Pond Digging

The 32,000 pound machine rattled down the driveway, climbed up and was chained onto a big float that was hauled onto Highway #12. The roar of the massive dump-truck pulling the float faded down the road and then silence. The deed was done.

It was a long time coming. Most of a month before was spent preparing the area where the pond was to be. Friends of LEV were generous with their time: Tim Booth, Krys Gauthier, Lance Phillips, Brian Porter, Steve Sparkes, Keith Organ, Roxy Kossari, Colin Irwin, Andrew Drake, Phillipe Mineau, Andrew MacDonald and Ed Hanrahan all dropped by for a day or two, or three, to help. Claire made us food and provided beverages. We cleared trees and brush and carried all the useful wood to piles for garden fence posts,

future firewood,

and logs to be made into lumber for the sauna that will eventually sit at the water's edge.

Below our neighbour Jeff Beute drives his High-Hoe through the narrowest point on his way to the pond site.

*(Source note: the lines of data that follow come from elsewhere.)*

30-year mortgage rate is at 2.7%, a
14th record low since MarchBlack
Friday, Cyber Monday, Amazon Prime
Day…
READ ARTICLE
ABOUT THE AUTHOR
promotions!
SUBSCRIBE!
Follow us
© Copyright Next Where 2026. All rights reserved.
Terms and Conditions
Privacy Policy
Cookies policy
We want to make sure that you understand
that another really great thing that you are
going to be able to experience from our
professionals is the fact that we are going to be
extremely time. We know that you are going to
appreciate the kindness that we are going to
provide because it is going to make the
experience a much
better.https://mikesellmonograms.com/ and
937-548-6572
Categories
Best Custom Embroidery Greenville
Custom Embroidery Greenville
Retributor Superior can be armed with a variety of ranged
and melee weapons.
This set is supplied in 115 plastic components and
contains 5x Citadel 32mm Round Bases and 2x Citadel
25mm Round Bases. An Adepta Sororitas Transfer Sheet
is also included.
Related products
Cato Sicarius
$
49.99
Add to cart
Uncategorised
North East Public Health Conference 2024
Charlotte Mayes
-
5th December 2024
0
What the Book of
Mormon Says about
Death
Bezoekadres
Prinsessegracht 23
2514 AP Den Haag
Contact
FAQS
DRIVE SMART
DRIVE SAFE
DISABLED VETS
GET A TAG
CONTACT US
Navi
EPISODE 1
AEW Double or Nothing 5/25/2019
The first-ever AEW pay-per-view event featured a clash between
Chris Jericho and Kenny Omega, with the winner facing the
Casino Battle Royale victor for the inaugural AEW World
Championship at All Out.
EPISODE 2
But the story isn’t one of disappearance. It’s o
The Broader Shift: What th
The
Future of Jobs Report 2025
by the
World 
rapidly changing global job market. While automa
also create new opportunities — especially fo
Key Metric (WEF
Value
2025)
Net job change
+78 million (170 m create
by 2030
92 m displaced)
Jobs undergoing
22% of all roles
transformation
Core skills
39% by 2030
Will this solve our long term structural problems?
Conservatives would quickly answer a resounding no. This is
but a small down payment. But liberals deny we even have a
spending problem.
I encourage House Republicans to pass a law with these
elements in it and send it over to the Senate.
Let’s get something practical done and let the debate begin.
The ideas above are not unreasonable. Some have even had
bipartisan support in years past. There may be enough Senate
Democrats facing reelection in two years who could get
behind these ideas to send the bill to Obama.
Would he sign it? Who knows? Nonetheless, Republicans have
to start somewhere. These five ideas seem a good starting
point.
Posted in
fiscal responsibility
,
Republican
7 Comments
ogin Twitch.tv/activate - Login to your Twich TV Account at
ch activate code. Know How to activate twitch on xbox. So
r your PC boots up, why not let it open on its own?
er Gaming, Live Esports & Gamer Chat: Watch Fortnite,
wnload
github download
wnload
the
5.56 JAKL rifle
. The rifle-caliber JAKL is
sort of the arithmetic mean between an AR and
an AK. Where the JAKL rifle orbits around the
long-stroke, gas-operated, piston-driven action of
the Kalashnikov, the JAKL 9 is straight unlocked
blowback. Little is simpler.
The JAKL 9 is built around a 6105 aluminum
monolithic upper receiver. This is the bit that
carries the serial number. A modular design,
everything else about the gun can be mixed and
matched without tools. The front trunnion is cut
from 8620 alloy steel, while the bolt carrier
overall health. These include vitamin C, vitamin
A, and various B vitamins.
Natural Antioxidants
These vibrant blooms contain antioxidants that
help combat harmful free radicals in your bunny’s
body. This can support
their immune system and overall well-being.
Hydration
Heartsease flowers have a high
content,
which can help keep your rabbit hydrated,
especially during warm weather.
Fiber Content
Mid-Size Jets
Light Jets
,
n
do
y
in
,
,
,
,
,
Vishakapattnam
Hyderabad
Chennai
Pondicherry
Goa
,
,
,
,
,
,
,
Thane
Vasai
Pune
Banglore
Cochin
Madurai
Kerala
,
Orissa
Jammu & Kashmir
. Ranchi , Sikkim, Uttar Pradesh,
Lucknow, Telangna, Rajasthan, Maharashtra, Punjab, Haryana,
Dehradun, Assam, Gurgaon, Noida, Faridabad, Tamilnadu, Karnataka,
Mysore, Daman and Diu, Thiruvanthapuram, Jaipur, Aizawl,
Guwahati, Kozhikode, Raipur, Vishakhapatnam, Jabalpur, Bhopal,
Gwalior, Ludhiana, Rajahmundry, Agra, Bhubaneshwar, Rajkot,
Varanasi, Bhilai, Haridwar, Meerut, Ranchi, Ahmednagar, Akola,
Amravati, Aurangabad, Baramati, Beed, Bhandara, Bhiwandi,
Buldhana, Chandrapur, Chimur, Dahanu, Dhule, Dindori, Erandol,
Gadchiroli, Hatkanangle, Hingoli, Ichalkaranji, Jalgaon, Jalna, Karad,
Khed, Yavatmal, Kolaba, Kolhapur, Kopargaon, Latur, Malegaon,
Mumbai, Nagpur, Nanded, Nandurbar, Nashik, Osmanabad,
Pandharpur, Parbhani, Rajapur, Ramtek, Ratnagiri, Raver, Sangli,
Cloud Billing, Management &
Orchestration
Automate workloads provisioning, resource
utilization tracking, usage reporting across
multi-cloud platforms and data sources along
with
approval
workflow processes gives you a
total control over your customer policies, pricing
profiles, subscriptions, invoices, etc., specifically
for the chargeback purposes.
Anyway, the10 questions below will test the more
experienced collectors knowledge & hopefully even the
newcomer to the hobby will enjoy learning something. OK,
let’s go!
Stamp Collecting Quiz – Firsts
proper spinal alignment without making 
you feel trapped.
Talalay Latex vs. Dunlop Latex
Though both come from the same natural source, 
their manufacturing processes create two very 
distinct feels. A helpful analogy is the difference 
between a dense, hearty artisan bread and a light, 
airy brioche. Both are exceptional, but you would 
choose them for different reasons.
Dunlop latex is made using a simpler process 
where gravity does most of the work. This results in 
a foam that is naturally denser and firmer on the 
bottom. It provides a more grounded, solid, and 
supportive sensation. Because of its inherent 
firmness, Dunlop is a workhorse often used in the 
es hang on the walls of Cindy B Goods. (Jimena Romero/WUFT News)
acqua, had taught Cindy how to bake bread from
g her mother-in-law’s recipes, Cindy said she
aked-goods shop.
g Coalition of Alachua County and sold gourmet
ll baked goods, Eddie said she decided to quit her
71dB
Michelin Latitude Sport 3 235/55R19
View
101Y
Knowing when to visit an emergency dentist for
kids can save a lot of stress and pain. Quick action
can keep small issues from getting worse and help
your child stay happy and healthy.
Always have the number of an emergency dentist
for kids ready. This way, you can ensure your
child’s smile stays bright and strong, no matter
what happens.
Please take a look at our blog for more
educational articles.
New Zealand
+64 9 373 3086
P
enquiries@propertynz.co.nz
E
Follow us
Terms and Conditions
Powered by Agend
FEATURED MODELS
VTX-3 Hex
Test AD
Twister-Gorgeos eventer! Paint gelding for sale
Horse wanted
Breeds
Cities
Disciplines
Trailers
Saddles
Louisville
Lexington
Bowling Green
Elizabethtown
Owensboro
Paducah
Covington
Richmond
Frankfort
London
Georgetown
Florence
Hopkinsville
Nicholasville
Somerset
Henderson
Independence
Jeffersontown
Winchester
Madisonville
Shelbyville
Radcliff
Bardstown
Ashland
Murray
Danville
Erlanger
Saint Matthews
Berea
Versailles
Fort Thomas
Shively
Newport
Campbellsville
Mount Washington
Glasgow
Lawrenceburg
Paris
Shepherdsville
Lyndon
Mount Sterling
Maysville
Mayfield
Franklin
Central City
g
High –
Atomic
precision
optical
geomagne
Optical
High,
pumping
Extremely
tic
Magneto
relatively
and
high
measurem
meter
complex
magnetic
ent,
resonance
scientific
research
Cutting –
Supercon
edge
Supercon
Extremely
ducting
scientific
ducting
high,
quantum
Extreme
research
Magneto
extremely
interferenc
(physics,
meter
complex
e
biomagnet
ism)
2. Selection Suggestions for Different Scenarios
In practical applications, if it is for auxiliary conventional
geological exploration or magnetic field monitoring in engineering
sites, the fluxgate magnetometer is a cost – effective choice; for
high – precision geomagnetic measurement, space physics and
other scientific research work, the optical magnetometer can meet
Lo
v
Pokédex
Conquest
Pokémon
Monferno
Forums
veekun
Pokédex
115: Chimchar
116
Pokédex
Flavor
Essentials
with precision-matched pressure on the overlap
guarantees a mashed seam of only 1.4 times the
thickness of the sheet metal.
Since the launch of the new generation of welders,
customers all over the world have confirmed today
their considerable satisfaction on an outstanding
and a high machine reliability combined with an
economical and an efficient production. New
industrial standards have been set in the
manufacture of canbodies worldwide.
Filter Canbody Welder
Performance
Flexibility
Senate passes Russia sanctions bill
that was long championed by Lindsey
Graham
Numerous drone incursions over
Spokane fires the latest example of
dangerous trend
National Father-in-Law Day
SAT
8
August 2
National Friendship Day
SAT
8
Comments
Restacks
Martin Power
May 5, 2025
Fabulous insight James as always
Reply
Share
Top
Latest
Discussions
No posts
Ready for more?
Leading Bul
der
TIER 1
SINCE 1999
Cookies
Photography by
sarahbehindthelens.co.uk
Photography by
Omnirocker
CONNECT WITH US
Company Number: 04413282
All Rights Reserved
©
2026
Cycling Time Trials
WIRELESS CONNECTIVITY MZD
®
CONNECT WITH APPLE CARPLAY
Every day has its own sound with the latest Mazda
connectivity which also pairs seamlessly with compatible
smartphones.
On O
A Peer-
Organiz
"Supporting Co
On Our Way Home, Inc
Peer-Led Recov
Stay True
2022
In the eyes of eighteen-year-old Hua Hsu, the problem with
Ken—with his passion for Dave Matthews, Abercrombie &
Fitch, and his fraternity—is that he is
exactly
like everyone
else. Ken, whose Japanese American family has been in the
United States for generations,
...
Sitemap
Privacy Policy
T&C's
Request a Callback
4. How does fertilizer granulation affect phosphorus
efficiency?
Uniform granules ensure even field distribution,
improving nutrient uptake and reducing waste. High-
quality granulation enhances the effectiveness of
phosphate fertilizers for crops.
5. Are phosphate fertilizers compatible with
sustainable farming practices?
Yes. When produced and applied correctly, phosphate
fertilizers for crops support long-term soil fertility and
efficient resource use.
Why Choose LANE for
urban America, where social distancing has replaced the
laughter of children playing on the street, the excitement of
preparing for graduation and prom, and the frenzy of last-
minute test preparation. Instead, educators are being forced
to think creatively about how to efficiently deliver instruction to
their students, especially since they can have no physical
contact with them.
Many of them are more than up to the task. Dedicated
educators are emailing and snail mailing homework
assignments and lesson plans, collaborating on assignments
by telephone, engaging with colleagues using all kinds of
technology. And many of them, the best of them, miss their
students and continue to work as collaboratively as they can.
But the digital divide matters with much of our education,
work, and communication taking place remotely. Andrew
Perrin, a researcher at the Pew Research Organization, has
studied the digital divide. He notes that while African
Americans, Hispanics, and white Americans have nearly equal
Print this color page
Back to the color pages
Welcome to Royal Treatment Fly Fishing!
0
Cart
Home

The machine has an enormous iron grip.

First he pulled out stumps like he was pulling carrots.

Then he piled up organic matter to be buried under the excavated material for a carbon sink.

Much of the stumps, branches and brush got spread out and buried, tho some was burned.

Topsoil was piled out of the way for future use.

And digging began.

First he dug out the north end, farthest from where we might enter the water.

Then he worked his way around both sides of an island to the south end.

Above you can see him scraping the clay up off of a rock face that will provide easy access into the water without pond plants tickling your feet.

Now the hole is complete.

It was touch and go to beat the rain. Jeff worked after dark the last evening, to finish the job before forecast rain made the clay too sticky to work.

The next morning a walk about the excavation resulted in inches of clay stuck to boots.

Now we wait for the hole to fill with water from Fall rains and the Spring snow melt.

When the snow comes, we will have more than 100 feet of toboggan and ski run.

See the rock near the middle of the picture, on the pond floor? Next Summer when the temperature is 30º, you can dive to find it.

The out of water areas were next levelled, harrowed, and seeded with various grasses, clover and other ground covers. When the plants grow in, they will hold the material in place and prevent the accumulation of clay on footwear in wet weather.

These bales of hay await dry enough conditions to spread them around to protect the new growth, when the seeds sprout.